Built-in page object classes are good base classes for custom page object classes that implement website-specific page objects.

They provide the following base line:

  • They declare the item class that they return, allowing for their to_item method to automatically build an instance of it from @field-decorated methods. See Fields.

  • They provide a default implementation for their metadata and url fields.

  • They also provide a default implementation for some item-specific fields in pages that have those (except for description in the pages for Article which has different requirements):

The following code shows a ProductPage subclass whose to_item method returns an instance of Product with metadata, a name, and a url:

import attrs
from zyte_common_items import ProductPage


class CustomProductPage(ProductPage):
    @field
    def name(self):
        return self.css("h1::text").get()

Extractors

For some nested fields (ProductFromList, ProductVariant), base extractors exist that you can subclass to write your own extractors.

They provide the following base line:

  • They declare the item class that they return, allowing for their to_item method to automatically build an instance of it from @field-decorated methods. See Fields.

  • They also provide default processors for some item-specific fields.

See Extractor API.

Auto page object classes

Page object classes with the Auto prefix can be used to easily define page object classes that get an item as a dependency from another page object class, can generate an identical item by default, and can also easily override specific fields of the item, or even return a new item with extra fields. For example:

import attrs
from web_poet import Returns, field
from zyte_common_items import AutoProductPage, Product


@attrs.define
class ExtendedProduct(Product):
    foo: str


class ExtendedProductPage(AutoProductPage, Returns[ExtendedProduct]):
    @field
    def name(self):
        return f"{self.product.brand.name} {self.product.name}"

    @field
    def foo(self):
        return "bar"

Fields of these classes have auto_field set to True in their field metadata, so that you can check if a page object subclass is overriding a field using is_auto_field():

zyte_common_items.fields.is_auto_field(cls: ItemPage, field: str)

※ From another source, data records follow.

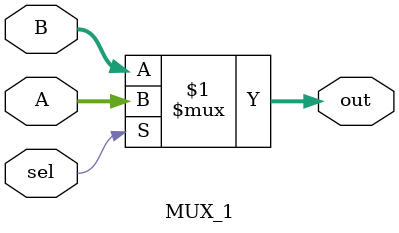
<source format=v>
module MUX_1(input [4:0]A,input [4:0]B,input sel,output [4:0]out);
assign out=sel?A:B;
endmodule
</source>
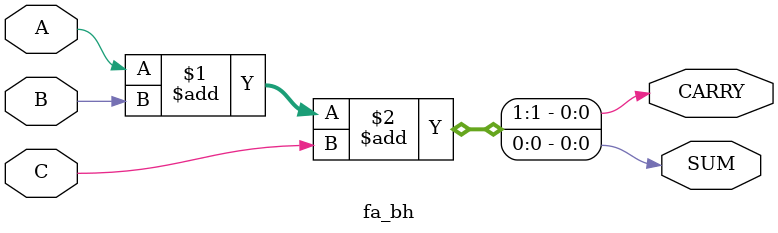
<source format=sv>
module fa_bh (
  // inputs
  input  logic A, 
  input  logic B,
  input  logic C,
  // outputs
  output logic SUM,
  output logic CARRY
);
  // logic
  assign {CARRY, SUM} = A + B + C;

endmodule

</source>
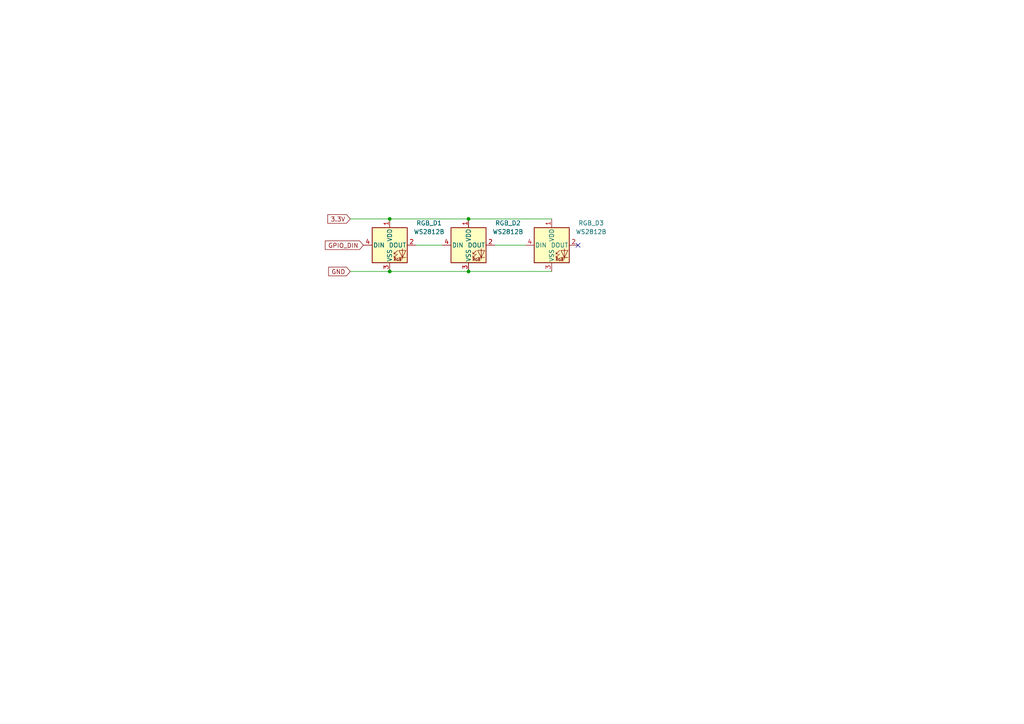
<source format=kicad_sch>
(kicad_sch
	(version 20250114)
	(generator "eeschema")
	(generator_version "9.0")
	(uuid "f9185a35-e356-472f-8484-2d230d2d99c9")
	(paper "A4")
	
	(junction
		(at 113.03 63.5)
		(diameter 0)
		(color 0 0 0 0)
		(uuid "2540663e-6425-4d8a-8338-f1db64fd4f21")
	)
	(junction
		(at 113.03 78.74)
		(diameter 0)
		(color 0 0 0 0)
		(uuid "7926dec3-b3c7-4b6d-8452-d55515b5a465")
	)
	(junction
		(at 135.89 63.5)
		(diameter 0)
		(color 0 0 0 0)
		(uuid "becc4972-62c3-4350-a2e5-365fca2ee04e")
	)
	(junction
		(at 135.89 78.74)
		(diameter 0)
		(color 0 0 0 0)
		(uuid "f87835e2-ced2-4e40-b80f-ff673da6d304")
	)
	(no_connect
		(at 167.64 71.12)
		(uuid "d9805528-b728-426d-b844-954f7183486b")
	)
	(wire
		(pts
			(xy 120.65 71.12) (xy 128.27 71.12)
		)
		(stroke
			(width 0)
			(type default)
		)
		(uuid "06a8c927-4489-409e-9784-623442a14617")
	)
	(wire
		(pts
			(xy 135.89 78.74) (xy 160.02 78.74)
		)
		(stroke
			(width 0)
			(type default)
		)
		(uuid "1860c2ca-467e-4148-bb27-db8837e83699")
	)
	(wire
		(pts
			(xy 113.03 78.74) (xy 135.89 78.74)
		)
		(stroke
			(width 0)
			(type default)
		)
		(uuid "1bf494dd-a389-431b-b03e-2cab3f961464")
	)
	(wire
		(pts
			(xy 135.89 63.5) (xy 160.02 63.5)
		)
		(stroke
			(width 0)
			(type default)
		)
		(uuid "1cd596a8-d904-43ee-80e4-c67ffe3fcda1")
	)
	(wire
		(pts
			(xy 143.51 71.12) (xy 152.4 71.12)
		)
		(stroke
			(width 0)
			(type default)
		)
		(uuid "44ad4985-0826-4812-b71f-3e5566b09b6a")
	)
	(wire
		(pts
			(xy 113.03 63.5) (xy 135.89 63.5)
		)
		(stroke
			(width 0)
			(type default)
		)
		(uuid "91d26264-05c4-4d1b-a4a1-5017c9bb05ac")
	)
	(wire
		(pts
			(xy 101.6 63.5) (xy 113.03 63.5)
		)
		(stroke
			(width 0)
			(type default)
		)
		(uuid "ca11a75d-c1cd-4b9f-8f11-3b33c63d5f61")
	)
	(wire
		(pts
			(xy 101.6 78.74) (xy 113.03 78.74)
		)
		(stroke
			(width 0)
			(type default)
		)
		(uuid "ca17bab9-f74b-41b5-b0c8-c177cb788816")
	)
	(global_label "GPIO_DIN"
		(shape input)
		(at 105.41 71.12 180)
		(fields_autoplaced yes)
		(effects
			(font
				(size 1.27 1.27)
			)
			(justify right)
		)
		(uuid "15dabafb-186c-4f0f-8046-2cbcdbf2381d")
		(property "Intersheetrefs" "${INTERSHEET_REFS}"
			(at 93.7766 71.12 0)
			(effects
				(font
					(size 1.27 1.27)
				)
				(justify right)
				(hide yes)
			)
		)
	)
	(global_label "GND"
		(shape input)
		(at 101.6 78.74 180)
		(fields_autoplaced yes)
		(effects
			(font
				(size 1.27 1.27)
			)
			(justify right)
		)
		(uuid "6b9a5b59-626a-479c-9de3-349edf20a36d")
		(property "Intersheetrefs" "${INTERSHEET_REFS}"
			(at 94.7443 78.74 0)
			(effects
				(font
					(size 1.27 1.27)
				)
				(justify right)
				(hide yes)
			)
		)
	)
	(global_label "3.3V"
		(shape input)
		(at 101.6 63.5 180)
		(fields_autoplaced yes)
		(effects
			(font
				(size 1.27 1.27)
			)
			(justify right)
		)
		(uuid "fccc19dd-5859-43ce-b8d9-0290f5295353")
		(property "Intersheetrefs" "${INTERSHEET_REFS}"
			(at 94.5024 63.5 0)
			(effects
				(font
					(size 1.27 1.27)
				)
				(justify right)
				(hide yes)
			)
		)
	)
	(symbol
		(lib_id "LED:WS2812B")
		(at 160.02 71.12 0)
		(unit 1)
		(exclude_from_sim no)
		(in_bom yes)
		(on_board yes)
		(dnp no)
		(fields_autoplaced yes)
		(uuid "5fc5a735-f8b0-41d3-84d8-a6a0a7c66517")
		(property "Reference" "RGB_D3"
			(at 171.45 64.6998 0)
			(effects
				(font
					(size 1.27 1.27)
				)
			)
		)
		(property "Value" "WS2812B"
			(at 171.45 67.2398 0)
			(effects
				(font
					(size 1.27 1.27)
				)
			)
		)
		(property "Footprint" "ErgoCai.pretty:LED_WS2812B_PLCC4_5.0x5.0mm_P3.2mm"
			(at 161.29 78.74 0)
			(effects
				(font
					(size 1.27 1.27)
				)
				(justify left top)
				(hide yes)
			)
		)
		(property "Datasheet" "https://cdn-shop.adafruit.com/datasheets/WS2812B.pdf"
			(at 162.56 80.645 0)
			(effects
				(font
					(size 1.27 1.27)
				)
				(justify left top)
				(hide yes)
			)
		)
		(property "Description" "RGB LED with integrated controller"
			(at 160.02 71.12 0)
			(effects
				(font
					(size 1.27 1.27)
				)
				(hide yes)
			)
		)
		(pin "4"
			(uuid "8d051312-9f05-40aa-a422-fd148ca85569")
		)
		(pin "3"
			(uuid "aef0cd0d-29cb-4628-bf2c-d222814e7440")
		)
		(pin "1"
			(uuid "9511a44c-44a6-4e5f-9bc6-5aa4d0827d20")
		)
		(pin "2"
			(uuid "0c47885f-e79d-4e86-bb48-8470a8b46499")
		)
		(instances
			(project "RGB_WS2812B_3"
				(path "/f9185a35-e356-472f-8484-2d230d2d99c9"
					(reference "RGB_D3")
					(unit 1)
				)
			)
		)
	)
	(symbol
		(lib_id "LED:WS2812B")
		(at 113.03 71.12 0)
		(unit 1)
		(exclude_from_sim no)
		(in_bom yes)
		(on_board yes)
		(dnp no)
		(fields_autoplaced yes)
		(uuid "816144c8-b1e2-4900-ae86-962f21744c2c")
		(property "Reference" "RGB_D1"
			(at 124.46 64.6998 0)
			(effects
				(font
					(size 1.27 1.27)
				)
			)
		)
		(property "Value" "WS2812B"
			(at 124.46 67.2398 0)
			(effects
				(font
					(size 1.27 1.27)
				)
			)
		)
		(property "Footprint" "ErgoCai.pretty:LED_WS2812B_PLCC4_5.0x5.0mm_P3.2mm"
			(at 114.3 78.74 0)
			(effects
				(font
					(size 1.27 1.27)
				)
				(justify left top)
				(hide yes)
			)
		)
		(property "Datasheet" "https://cdn-shop.adafruit.com/datasheets/WS2812B.pdf"
			(at 115.57 80.645 0)
			(effects
				(font
					(size 1.27 1.27)
				)
				(justify left top)
				(hide yes)
			)
		)
		(property "Description" "RGB LED with integrated controller"
			(at 113.03 71.12 0)
			(effects
				(font
					(size 1.27 1.27)
				)
				(hide yes)
			)
		)
		(pin "4"
			(uuid "6a4a815f-07e7-478d-bd6b-9ce201d6123f")
		)
		(pin "3"
			(uuid "89f4d0f2-ccad-405e-a14c-15a0362c5c2b")
		)
		(pin "1"
			(uuid "facd2248-5780-4167-8418-8b74c55aae01")
		)
		(pin "2"
			(uuid "8d1e4f8e-1999-4c62-844d-2bf6678880fe")
		)
		(instances
			(project ""
				(path "/f9185a35-e356-472f-8484-2d230d2d99c9"
					(reference "RGB_D1")
					(unit 1)
				)
			)
		)
	)
	(symbol
		(lib_id "LED:WS2812B")
		(at 135.89 71.12 0)
		(unit 1)
		(exclude_from_sim no)
		(in_bom yes)
		(on_board yes)
		(dnp no)
		(fields_autoplaced yes)
		(uuid "a588cdb1-657f-475e-b40c-e0dd2cc3815a")
		(property "Reference" "RGB_D2"
			(at 147.32 64.6998 0)
			(effects
				(font
					(size 1.27 1.27)
				)
			)
		)
		(property "Value" "WS2812B"
			(at 147.32 67.2398 0)
			(effects
				(font
					(size 1.27 1.27)
				)
			)
		)
		(property "Footprint" "ErgoCai.pretty:LED_WS2812B_PLCC4_5.0x5.0mm_P3.2mm"
			(at 137.16 78.74 0)
			(effects
				(font
					(size 1.27 1.27)
				)
				(justify left top)
				(hide yes)
			)
		)
		(property "Datasheet" "https://cdn-shop.adafruit.com/datasheets/WS2812B.pdf"
			(at 138.43 80.645 0)
			(effects
				(font
					(size 1.27 1.27)
				)
				(justify left top)
				(hide yes)
			)
		)
		(property "Description" "RGB LED with integrated controller"
			(at 135.89 71.12 0)
			(effects
				(font
					(size 1.27 1.27)
				)
				(hide yes)
			)
		)
		(pin "4"
			(uuid "9b64b47b-20f2-473c-8b24-51b57ef0ca61")
		)
		(pin "3"
			(uuid "685f3615-e7a0-4c85-a299-c204dfbd8614")
		)
		(pin "1"
			(uuid "b6797718-dc47-41cb-9499-2d9a04e5065d")
		)
		(pin "2"
			(uuid "880d2f78-41d4-4a92-8b7b-e328c170cec6")
		)
		(instances
			(project "RGB_WS2812B_3"
				(path "/f9185a35-e356-472f-8484-2d230d2d99c9"
					(reference "RGB_D2")
					(unit 1)
				)
			)
		)
	)
	(sheet_instances
		(path "/"
			(page "1")
		)
	)
	(embedded_fonts no)
)

</source>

Return True if the field named field of the cls page object class has auto_field set to True in its field metadata.

All fields defined in auto page object classes meet this condition.

print(is_auto_field(ExtendedProductPage, "name"))  # Returns False
print(is_auto_field(ExtendedProductPage, "foo"))  # Returns False
print(is_auto_field(ExtendedProductPage, "brand"))  # Returns True
print(is_auto_field(ExtendedProductPage, "bar"))  # Raises KeyError

If you are overriding a field method but the method continues to return the value straight from the Auto-prefixed class, you should also set auto_field to True. Instead of setting it manually in the field meta, you can replace the field() decorator with auto_field():

zyte_common_items.fields.auto_field(method=None, *, cached: bool = False, meta: dict | None = None, out: List[Callable] | None = None)

Decorator that works like web_poet.fields.field() but sets auto_field to True by default in meta.

from zyte_common_items import AutoProductPage
from zyte_common_items.fields import auto_field


class ProductPage(AutoProductPage):
    @auto_field
    def name(self):
        return super().name